Bob states they didn’t get much for gifts, maybe an apple or some candy. One time he wanted something special and one of his aunts gave him a comic book. Slightly used but it was in good shape. “I was looking for something a little better” he laughs.
Bob and Joan
Bob and Joan got married in 1958 and their two children, Alan and John came along in 1962 and 1965. They bought the farm in Downing, where they are now, in 1960 and at that point they started to have their moms and others over for Christmas.
A lot of time they would cut their own trees from along the edge of the field but sometimes they would buy them. Things were pretty hard up for twenty years Bob jokes. Joan says she always liked to make a flocked tree and I couldn’t flock in the house so I would take it up to the barn and we had a wide manger between the cattle (they faced each other) so I flocked the Christmas tree in the barn and the cows would just look at me and wondered what was going on. The next morning it would be dry enough and he would carry it down to the house. I loved flocked trees.”
When they were kids Joan stated that they used to put icicles (tinsel) on the tree. “Oh I hated putting those icicles on but it looked so pretty when we were done.”
Bad luck struck again seven years after they bought the farm in Downing the house there burned.

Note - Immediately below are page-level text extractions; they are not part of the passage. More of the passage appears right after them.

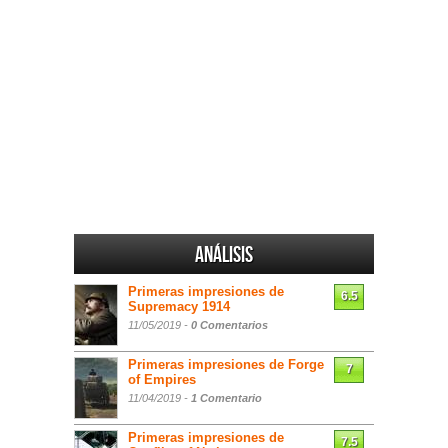
Análisis
Primeras impresiones de
6.5
Supremacy 1914
11/05/2019 -
0 Comentarios
Primeras impresiones de Forge
7
of Empires
11/04/2019 -
1 Comentario
Primeras impresiones de
7.5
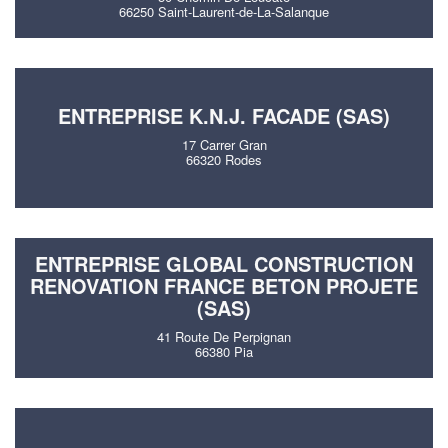
66250 Saint-Laurent-de-La-Salanque
ENTREPRISE K.N.J. FACADE (SAS)
17 Carrer Gran
66320 Rodes
ENTREPRISE GLOBAL CONSTRUCTION
RENOVATION FRANCE BETON PROJETE
(SAS)
41 Route De Perpignan
66380 Pia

Fortunately they weren’t home at the time. After they rebuilt Bob said they had a lot better Christmases after that, always had presents for the kids.
Now a days Christmases are hosted by their son John and his wife Kirsten and their three daughters, April, Hannah, and Leslie. Their house has high ceilings that can hold a twelve foot Christmas tree. Bob says they have all kinds of decorations and all kinds of eats!